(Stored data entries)
_ _ _ _ _
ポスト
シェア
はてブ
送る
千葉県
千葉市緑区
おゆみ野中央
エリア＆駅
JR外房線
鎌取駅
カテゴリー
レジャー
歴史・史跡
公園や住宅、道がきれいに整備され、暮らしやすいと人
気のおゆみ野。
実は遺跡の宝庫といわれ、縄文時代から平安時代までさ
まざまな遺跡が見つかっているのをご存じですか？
_ _ _ _ _
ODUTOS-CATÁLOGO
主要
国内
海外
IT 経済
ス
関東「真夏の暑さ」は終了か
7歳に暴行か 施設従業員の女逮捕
_ _ _ _ _
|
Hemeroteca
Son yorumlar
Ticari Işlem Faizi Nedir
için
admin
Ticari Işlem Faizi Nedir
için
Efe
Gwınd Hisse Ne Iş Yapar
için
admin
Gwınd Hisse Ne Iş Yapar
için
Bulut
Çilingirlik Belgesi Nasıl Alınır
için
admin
_ _ _ _ _
» Exercise aim
Using the entries above, give again exactly the lines from the line holding "ODUTOS-CATÁLOGO" through the line holding "7歳に暴行か 施設従業員の女逮捕". Include both end lines and nothing else.

» Task response
ODUTOS-CATÁLOGO
主要
国内
海外
IT 経済
ス
関東「真夏の暑さ」は終了か
7歳に暴行か 施設従業員の女逮捕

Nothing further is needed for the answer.